What to produce >> Copy the following lines verbatim, beginning with the first line of the records and ending with the line that contains "5: (708, 228)", both included.

Part of a data file
▼▼▼

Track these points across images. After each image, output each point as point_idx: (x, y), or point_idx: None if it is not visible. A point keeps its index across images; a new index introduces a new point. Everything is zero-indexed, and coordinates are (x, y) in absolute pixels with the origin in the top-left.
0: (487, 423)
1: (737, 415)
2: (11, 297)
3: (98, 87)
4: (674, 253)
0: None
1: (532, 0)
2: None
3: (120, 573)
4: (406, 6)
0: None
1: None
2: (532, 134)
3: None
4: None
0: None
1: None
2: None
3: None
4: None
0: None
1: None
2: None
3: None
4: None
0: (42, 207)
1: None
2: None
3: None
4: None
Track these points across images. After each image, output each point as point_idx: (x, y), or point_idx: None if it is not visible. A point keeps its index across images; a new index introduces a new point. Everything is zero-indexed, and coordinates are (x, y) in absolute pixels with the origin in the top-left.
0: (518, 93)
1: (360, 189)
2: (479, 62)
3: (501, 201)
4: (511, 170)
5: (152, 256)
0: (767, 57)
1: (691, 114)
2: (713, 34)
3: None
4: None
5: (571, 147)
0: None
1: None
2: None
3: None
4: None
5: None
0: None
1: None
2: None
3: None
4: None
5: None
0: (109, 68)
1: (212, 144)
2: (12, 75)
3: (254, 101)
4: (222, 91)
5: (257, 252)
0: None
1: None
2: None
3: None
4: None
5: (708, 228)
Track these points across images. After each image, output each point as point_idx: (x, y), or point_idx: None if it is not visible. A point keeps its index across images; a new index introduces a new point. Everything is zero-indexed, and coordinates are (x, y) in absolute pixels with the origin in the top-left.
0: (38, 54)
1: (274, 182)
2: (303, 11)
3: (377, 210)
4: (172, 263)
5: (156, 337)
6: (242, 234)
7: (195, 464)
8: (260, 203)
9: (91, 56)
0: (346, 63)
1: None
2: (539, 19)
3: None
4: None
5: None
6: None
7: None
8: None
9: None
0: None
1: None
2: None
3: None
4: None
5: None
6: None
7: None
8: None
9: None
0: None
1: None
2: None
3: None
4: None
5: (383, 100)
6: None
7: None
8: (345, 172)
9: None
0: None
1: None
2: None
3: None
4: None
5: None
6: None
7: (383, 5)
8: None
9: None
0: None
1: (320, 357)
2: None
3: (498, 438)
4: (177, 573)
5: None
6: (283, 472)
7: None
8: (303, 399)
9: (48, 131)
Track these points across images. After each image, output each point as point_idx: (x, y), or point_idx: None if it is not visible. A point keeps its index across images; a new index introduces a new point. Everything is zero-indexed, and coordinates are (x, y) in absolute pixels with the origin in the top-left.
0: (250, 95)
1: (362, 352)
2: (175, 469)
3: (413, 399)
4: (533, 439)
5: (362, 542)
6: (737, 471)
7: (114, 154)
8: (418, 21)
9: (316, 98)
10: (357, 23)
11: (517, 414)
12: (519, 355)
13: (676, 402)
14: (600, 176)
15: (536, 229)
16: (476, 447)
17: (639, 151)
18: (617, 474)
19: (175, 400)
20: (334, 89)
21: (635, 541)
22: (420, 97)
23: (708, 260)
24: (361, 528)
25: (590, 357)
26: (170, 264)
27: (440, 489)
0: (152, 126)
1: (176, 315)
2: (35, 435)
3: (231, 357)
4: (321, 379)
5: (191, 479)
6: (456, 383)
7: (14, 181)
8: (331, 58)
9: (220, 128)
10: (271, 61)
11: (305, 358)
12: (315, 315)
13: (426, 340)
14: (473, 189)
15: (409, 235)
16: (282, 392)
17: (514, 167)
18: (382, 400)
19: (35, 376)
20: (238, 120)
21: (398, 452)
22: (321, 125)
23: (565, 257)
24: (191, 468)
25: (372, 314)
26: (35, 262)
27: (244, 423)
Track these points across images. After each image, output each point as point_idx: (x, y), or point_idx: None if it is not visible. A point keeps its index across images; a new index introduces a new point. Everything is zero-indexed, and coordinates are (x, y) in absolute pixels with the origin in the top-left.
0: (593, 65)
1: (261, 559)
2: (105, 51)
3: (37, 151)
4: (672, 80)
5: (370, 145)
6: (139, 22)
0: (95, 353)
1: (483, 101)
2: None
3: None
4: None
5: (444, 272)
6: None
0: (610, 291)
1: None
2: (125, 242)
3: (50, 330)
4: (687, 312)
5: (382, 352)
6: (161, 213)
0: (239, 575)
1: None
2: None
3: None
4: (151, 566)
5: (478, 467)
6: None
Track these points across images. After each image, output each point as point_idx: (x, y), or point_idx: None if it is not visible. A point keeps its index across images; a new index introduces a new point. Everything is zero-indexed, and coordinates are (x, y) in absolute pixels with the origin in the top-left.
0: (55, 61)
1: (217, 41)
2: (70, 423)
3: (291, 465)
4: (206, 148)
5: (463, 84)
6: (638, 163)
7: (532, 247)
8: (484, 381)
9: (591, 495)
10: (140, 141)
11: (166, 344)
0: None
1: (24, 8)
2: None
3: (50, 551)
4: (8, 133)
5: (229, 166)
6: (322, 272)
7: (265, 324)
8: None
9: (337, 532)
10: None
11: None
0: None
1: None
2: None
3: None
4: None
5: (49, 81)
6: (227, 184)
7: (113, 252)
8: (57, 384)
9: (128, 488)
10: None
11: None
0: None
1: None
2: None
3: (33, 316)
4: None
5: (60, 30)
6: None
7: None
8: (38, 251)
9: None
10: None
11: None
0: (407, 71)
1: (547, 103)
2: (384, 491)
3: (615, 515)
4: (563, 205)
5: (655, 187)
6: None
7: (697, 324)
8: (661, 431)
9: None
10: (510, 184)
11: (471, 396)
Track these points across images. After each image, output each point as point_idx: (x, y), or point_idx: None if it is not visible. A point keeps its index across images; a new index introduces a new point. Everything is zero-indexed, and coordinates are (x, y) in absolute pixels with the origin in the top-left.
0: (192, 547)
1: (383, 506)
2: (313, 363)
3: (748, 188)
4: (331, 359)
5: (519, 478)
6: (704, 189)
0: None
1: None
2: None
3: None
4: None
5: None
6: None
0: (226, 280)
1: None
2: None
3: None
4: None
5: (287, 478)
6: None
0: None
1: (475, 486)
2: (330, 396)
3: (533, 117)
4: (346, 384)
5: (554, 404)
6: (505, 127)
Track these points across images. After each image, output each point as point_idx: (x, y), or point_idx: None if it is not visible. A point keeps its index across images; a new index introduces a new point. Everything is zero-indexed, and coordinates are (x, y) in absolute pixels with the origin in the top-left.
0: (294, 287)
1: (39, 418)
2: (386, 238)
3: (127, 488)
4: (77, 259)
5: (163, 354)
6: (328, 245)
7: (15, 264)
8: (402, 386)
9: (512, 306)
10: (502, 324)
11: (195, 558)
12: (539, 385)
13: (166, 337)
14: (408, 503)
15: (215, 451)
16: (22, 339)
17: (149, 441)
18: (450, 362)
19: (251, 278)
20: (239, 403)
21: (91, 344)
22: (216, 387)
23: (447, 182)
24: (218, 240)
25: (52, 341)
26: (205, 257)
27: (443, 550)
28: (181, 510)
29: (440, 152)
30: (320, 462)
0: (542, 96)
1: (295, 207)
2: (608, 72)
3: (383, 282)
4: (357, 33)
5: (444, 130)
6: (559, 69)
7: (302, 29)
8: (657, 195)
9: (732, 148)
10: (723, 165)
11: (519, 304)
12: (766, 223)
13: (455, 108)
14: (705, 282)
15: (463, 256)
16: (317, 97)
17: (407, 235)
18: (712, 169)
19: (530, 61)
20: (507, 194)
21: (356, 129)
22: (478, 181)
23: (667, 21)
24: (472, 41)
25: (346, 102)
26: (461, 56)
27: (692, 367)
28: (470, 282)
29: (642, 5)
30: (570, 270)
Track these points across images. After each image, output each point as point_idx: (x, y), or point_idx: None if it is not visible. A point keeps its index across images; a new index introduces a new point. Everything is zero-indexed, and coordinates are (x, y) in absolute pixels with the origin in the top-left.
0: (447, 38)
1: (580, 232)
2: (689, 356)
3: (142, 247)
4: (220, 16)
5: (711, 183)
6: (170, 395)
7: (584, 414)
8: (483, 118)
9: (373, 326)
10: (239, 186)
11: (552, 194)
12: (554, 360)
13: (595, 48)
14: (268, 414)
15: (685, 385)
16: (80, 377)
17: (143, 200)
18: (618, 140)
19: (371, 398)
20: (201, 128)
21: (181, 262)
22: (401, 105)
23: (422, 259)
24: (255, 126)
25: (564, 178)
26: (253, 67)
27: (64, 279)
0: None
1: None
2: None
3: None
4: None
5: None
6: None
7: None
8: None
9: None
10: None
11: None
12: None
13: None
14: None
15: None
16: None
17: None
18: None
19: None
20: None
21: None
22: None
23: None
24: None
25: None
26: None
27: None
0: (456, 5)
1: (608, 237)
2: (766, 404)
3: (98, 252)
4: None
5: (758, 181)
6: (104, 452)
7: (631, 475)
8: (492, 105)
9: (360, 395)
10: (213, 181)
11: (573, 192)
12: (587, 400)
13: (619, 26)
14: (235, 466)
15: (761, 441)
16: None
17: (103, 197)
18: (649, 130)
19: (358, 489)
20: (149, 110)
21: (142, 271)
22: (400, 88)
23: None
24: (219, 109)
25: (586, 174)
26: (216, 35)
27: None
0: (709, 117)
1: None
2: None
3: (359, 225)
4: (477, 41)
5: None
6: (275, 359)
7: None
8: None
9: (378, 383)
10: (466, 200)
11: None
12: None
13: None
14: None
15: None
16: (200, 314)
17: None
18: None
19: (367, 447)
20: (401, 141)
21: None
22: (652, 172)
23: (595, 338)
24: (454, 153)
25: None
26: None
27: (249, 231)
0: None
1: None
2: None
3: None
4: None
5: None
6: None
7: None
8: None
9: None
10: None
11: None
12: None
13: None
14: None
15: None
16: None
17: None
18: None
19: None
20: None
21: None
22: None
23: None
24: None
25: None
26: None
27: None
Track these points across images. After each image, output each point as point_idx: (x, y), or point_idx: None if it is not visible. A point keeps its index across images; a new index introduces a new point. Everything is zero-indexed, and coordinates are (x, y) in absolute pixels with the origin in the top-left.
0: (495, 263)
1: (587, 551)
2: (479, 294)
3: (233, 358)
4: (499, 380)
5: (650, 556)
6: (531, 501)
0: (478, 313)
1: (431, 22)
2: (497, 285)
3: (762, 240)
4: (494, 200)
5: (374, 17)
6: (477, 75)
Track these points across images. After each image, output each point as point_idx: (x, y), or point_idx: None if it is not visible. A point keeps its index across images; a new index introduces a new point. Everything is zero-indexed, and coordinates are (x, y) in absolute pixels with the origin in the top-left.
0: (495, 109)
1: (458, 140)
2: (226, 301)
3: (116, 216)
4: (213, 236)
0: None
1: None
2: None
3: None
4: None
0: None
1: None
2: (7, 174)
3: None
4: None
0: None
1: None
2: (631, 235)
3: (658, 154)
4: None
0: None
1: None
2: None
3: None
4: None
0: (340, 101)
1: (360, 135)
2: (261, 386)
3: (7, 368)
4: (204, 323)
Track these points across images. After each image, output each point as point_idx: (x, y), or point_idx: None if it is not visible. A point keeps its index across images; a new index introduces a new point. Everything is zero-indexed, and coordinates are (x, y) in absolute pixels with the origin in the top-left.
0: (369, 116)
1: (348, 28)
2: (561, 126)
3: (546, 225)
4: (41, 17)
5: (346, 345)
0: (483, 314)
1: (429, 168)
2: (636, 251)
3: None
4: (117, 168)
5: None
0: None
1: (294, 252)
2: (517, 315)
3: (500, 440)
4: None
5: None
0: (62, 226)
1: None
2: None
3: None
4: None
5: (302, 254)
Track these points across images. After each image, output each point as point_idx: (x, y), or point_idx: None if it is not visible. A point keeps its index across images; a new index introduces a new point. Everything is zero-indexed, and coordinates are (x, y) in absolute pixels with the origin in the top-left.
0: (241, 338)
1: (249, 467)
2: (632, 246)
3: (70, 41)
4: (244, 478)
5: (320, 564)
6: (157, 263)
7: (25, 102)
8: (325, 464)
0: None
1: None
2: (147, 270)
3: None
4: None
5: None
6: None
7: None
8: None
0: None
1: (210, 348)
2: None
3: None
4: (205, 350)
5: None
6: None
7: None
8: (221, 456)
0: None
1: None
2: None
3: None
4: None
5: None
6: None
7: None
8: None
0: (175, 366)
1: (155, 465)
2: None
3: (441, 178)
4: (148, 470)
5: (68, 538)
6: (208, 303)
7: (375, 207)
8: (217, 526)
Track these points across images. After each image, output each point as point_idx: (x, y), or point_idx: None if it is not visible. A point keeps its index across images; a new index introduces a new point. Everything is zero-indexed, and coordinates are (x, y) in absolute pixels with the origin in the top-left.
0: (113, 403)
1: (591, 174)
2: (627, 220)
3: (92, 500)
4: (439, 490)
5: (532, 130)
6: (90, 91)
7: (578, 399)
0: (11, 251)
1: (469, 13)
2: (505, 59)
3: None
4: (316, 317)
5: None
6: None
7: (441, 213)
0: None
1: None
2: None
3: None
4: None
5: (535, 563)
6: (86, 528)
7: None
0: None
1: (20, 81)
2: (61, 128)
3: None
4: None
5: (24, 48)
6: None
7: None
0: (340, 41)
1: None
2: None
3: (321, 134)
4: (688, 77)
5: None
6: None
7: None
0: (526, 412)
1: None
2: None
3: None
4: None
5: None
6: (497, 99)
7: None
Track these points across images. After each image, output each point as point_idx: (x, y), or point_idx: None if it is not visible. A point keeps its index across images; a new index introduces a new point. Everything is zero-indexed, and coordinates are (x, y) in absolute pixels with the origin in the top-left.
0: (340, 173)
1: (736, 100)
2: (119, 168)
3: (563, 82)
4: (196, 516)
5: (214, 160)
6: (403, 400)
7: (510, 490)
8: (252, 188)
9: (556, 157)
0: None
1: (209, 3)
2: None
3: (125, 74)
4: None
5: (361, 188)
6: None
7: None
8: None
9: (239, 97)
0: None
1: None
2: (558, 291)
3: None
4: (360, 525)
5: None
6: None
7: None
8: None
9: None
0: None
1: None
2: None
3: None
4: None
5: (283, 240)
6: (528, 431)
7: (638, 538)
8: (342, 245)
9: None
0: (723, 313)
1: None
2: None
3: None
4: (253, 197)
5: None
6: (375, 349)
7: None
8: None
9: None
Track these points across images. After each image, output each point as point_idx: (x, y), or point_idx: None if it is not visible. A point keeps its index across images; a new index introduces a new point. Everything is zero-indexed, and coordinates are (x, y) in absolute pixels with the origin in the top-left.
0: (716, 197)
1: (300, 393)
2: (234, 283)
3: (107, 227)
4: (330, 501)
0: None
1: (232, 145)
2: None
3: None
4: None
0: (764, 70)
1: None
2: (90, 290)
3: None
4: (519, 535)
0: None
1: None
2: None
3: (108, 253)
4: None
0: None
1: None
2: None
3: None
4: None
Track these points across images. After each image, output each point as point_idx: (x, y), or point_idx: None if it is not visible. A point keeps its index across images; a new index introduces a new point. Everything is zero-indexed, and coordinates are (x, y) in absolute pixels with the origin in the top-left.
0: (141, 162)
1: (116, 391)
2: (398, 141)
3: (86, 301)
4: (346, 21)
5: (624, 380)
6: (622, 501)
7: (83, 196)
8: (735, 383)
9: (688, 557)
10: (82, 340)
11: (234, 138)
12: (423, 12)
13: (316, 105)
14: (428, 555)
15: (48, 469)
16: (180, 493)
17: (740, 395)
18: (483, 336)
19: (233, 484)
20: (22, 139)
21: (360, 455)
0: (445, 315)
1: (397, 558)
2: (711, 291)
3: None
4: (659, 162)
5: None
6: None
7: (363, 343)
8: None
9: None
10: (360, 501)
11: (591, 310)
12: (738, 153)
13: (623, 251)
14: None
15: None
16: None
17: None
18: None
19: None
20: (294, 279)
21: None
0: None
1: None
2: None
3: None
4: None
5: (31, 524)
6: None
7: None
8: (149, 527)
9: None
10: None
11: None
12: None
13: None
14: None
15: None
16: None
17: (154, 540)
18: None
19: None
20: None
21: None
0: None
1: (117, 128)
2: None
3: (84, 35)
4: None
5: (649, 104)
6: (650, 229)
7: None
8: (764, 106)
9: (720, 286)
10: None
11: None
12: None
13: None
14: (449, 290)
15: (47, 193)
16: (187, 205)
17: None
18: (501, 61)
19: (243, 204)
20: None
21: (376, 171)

▲▲▲

Completed exercise >>
Track these points across images. After each image, output each point as point_idx: (x, y), or point_idx: None if it is not visible. A point keeps its index across images; a new index introduces a new point. Everything is zero-indexed, and coordinates are (x, y) in absolute pixels with the origin in the top-left.
0: (487, 423)
1: (737, 415)
2: (11, 297)
3: (98, 87)
4: (674, 253)
0: None
1: (532, 0)
2: None
3: (120, 573)
4: (406, 6)
0: None
1: None
2: (532, 134)
3: None
4: None
0: None
1: None
2: None
3: None
4: None
0: None
1: None
2: None
3: None
4: None
0: (42, 207)
1: None
2: None
3: None
4: None
Track these points across images. After each image, output each point as point_idx: (x, y), or point_idx: None if it is not visible. A point keeps its index across images; a new index introduces a new point. Everything is zero-indexed, and coordinates are (x, y) in absolute pixels with the origin in the top-left.
0: (518, 93)
1: (360, 189)
2: (479, 62)
3: (501, 201)
4: (511, 170)
5: (152, 256)
0: (767, 57)
1: (691, 114)
2: (713, 34)
3: None
4: None
5: (571, 147)
0: None
1: None
2: None
3: None
4: None
5: None
0: None
1: None
2: None
3: None
4: None
5: None
0: (109, 68)
1: (212, 144)
2: (12, 75)
3: (254, 101)
4: (222, 91)
5: (257, 252)
0: None
1: None
2: None
3: None
4: None
5: (708, 228)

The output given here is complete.